↓↓↓

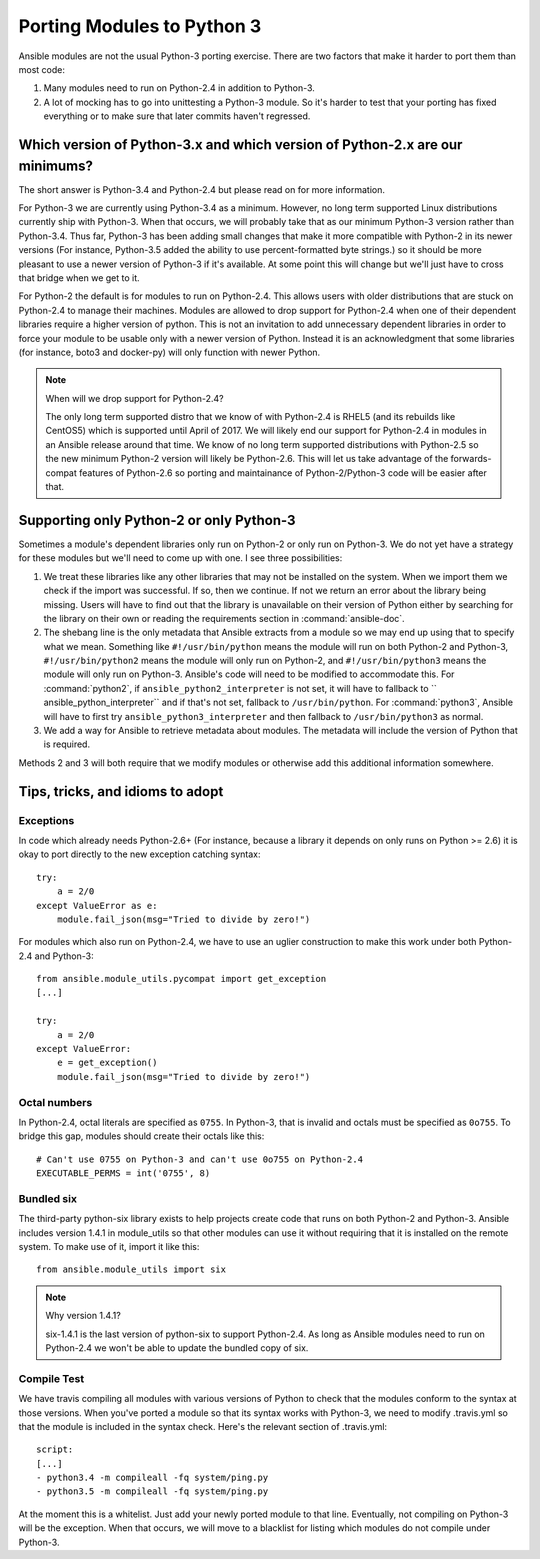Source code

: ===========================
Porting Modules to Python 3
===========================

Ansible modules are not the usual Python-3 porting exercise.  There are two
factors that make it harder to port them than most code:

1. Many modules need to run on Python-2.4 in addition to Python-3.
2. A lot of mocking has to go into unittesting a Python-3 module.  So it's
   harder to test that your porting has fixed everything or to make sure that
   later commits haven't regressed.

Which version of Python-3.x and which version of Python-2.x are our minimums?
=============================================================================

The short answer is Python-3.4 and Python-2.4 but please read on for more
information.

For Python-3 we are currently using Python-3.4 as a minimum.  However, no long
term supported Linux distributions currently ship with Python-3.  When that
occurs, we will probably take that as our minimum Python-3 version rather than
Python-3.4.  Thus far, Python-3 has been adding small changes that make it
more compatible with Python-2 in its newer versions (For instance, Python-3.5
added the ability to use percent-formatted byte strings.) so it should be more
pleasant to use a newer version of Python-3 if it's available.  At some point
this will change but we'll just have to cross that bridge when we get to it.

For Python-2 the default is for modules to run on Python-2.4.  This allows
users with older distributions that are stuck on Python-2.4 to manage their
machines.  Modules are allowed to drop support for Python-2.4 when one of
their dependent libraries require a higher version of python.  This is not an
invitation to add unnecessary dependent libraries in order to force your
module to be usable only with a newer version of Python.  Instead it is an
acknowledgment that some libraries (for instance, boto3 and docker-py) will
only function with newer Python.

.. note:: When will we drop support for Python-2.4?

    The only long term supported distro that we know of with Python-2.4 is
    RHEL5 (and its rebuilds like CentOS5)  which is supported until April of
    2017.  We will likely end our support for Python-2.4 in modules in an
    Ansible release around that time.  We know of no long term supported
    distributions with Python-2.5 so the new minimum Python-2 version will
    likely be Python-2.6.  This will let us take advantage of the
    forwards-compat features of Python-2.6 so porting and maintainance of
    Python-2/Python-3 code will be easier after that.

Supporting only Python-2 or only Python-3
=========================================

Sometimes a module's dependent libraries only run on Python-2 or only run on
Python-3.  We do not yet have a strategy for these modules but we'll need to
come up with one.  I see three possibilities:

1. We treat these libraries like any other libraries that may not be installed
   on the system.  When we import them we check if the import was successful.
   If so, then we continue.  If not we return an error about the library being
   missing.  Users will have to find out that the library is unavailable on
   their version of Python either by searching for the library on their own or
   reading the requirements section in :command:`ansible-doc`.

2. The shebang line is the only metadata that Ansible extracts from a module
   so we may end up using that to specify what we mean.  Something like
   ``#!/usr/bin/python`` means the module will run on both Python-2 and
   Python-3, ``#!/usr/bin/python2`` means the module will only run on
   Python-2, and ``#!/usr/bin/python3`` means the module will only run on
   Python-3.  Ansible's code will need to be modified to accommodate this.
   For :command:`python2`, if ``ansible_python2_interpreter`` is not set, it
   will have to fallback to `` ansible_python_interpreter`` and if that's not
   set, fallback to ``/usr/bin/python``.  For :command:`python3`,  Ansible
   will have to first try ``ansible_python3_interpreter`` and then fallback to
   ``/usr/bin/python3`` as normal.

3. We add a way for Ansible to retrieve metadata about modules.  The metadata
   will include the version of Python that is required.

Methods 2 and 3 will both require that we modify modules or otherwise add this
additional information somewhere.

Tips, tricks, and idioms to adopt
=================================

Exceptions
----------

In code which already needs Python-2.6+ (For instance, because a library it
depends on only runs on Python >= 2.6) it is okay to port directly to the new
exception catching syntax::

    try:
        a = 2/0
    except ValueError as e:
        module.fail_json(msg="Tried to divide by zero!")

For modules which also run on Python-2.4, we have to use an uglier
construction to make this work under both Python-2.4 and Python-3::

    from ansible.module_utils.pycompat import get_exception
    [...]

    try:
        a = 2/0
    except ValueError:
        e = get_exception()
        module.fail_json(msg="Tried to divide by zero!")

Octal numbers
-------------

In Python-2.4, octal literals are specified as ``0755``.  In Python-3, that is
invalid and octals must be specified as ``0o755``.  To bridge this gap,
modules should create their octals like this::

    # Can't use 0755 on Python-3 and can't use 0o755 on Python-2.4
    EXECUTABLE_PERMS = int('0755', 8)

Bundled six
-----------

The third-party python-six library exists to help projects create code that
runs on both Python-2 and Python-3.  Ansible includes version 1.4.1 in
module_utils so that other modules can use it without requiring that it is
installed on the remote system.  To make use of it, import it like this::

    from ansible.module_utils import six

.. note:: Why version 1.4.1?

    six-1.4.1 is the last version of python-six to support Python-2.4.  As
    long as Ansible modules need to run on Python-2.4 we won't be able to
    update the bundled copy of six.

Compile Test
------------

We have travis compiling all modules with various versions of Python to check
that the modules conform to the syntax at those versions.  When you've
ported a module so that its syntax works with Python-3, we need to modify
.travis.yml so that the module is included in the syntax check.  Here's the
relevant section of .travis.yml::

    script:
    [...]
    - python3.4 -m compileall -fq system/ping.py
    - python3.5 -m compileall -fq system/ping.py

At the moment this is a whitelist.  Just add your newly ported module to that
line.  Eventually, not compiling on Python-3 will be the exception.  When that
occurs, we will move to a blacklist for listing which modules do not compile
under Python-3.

↑↑↑

If a record holds a picture, leave the picture out and transcribe everything else exactly.

• [The answer]:
Source code

: ===========================
Porting Modules to Python 3
===========================

Ansible modules are not the usual Python-3 porting exercise.  There are two
factors that make it harder to port them than most code:

1. Many modules need to run on Python-2.4 in addition to Python-3.
2. A lot of mocking has to go into unittesting a Python-3 module.  So it's
   harder to test that your porting has fixed everything or to make sure that
   later commits haven't regressed.

Which version of Python-3.x and which version of Python-2.x are our minimums?
=============================================================================

The short answer is Python-3.4 and Python-2.4 but please read on for more
information.

For Python-3 we are currently using Python-3.4 as a minimum.  However, no long
term supported Linux distributions currently ship with Python-3.  When that
occurs, we will probably take that as our minimum Python-3 version rather than
Python-3.4.  Thus far, Python-3 has been adding small changes that make it
more compatible with Python-2 in its newer versions (For instance, Python-3.5
added the ability to use percent-formatted byte strings.) so it should be more
pleasant to use a newer version of Python-3 if it's available.  At some point
this will change but we'll just have to cross that bridge when we get to it.

For Python-2 the default is for modules to run on Python-2.4.  This allows
users with older distributions that are stuck on Python-2.4 to manage their
machines.  Modules are allowed to drop support for Python-2.4 when one of
their dependent libraries require a higher version of python.  This is not an
invitation to add unnecessary dependent libraries in order to force your
module to be usable only with a newer version of Python.  Instead it is an
acknowledgment that some libraries (for instance, boto3 and docker-py) will
only function with newer Python.

.. note:: When will we drop support for Python-2.4?

    The only long term supported distro that we know of with Python-2.4 is
    RHEL5 (and its rebuilds like CentOS5)  which is supported until April of
    2017.  We will likely end our support for Python-2.4 in modules in an
    Ansible release around that time.  We know of no long term supported
    distributions with Python-2.5 so the new minimum Python-2 version will
    likely be Python-2.6.  This will let us take advantage of the
    forwards-compat features of Python-2.6 so porting and maintainance of
    Python-2/Python-3 code will be easier after that.

Supporting only Python-2 or only Python-3
=========================================

Sometimes a module's dependent libraries only run on Python-2 or only run on
Python-3.  We do not yet have a strategy for these modules but we'll need to
come up with one.  I see three possibilities:

1. We treat these libraries like any other libraries that may not be installed
   on the system.  When we import them we check if the import was successful.
   If so, then we continue.  If not we return an error about the library being
   missing.  Users will have to find out that the library is unavailable on
   their version of Python either by searching for the library on their own or
   reading the requirements section in :command:`ansible-doc`.

2. The shebang line is the only metadata that Ansible extracts from a module
   so we may end up using that to specify what we mean.  Something like
   ``#!/usr/bin/python`` means the module will run on both Python-2 and
   Python-3, ``#!/usr/bin/python2`` means the module will only run on
   Python-2, and ``#!/usr/bin/python3`` means the module will only run on
   Python-3.  Ansible's code will need to be modified to accommodate this.
   For :command:`python2`, if ``ansible_python2_interpreter`` is not set, it
   will have to fallback to `` ansible_python_interpreter`` and if that's not
   set, fallback to ``/usr/bin/python``.  For :command:`python3`,  Ansible
   will have to first try ``ansible_python3_interpreter`` and then fallback to
   ``/usr/bin/python3`` as normal.

3. We add a way for Ansible to retrieve metadata about modules.  The metadata
   will include the version of Python that is required.

Methods 2 and 3 will both require that we modify modules or otherwise add this
additional information somewhere.

Tips, tricks, and idioms to adopt
=================================

Exceptions
----------

In code which already needs Python-2.6+ (For instance, because a library it
depends on only runs on Python >= 2.6) it is okay to port directly to the new
exception catching syntax::

    try:
        a = 2/0
    except ValueError as e:
        module.fail_json(msg="Tried to divide by zero!")

For modules which also run on Python-2.4, we have to use an uglier
construction to make this work under both Python-2.4 and Python-3::

    from ansible.module_utils.pycompat import get_exception
    [...]

    try:
        a = 2/0
    except ValueError:
        e = get_exception()
        module.fail_json(msg="Tried to divide by zero!")

Octal numbers
-------------

In Python-2.4, octal literals are specified as ``0755``.  In Python-3, that is
invalid and octals must be specified as ``0o755``.  To bridge this gap,
modules should create their octals like this::

    # Can't use 0755 on Python-3 and can't use 0o755 on Python-2.4
    EXECUTABLE_PERMS = int('0755', 8)

Bundled six
-----------

The third-party python-six library exists to help projects create code that
runs on both Python-2 and Python-3.  Ansible includes version 1.4.1 in
module_utils so that other modules can use it without requiring that it is
installed on the remote system.  To make use of it, import it like this::

    from ansible.module_utils import six

.. note:: Why version 1.4.1?

    six-1.4.1 is the last version of python-six to support Python-2.4.  As
    long as Ansible modules need to run on Python-2.4 we won't be able to
    update the bundled copy of six.

Compile Test
------------

We have travis compiling all modules with various versions of Python to check
that the modules conform to the syntax at those versions.  When you've
ported a module so that its syntax works with Python-3, we need to modify
.travis.yml so that the module is included in the syntax check.  Here's the
relevant section of .travis.yml::

    script:
    [...]
    - python3.4 -m compileall -fq system/ping.py
    - python3.5 -m compileall -fq system/ping.py

At the moment this is a whitelist.  Just add your newly ported module to that
line.  Eventually, not compiling on Python-3 will be the exception.  When that
occurs, we will move to a blacklist for listing which modules do not compile
under Python-3.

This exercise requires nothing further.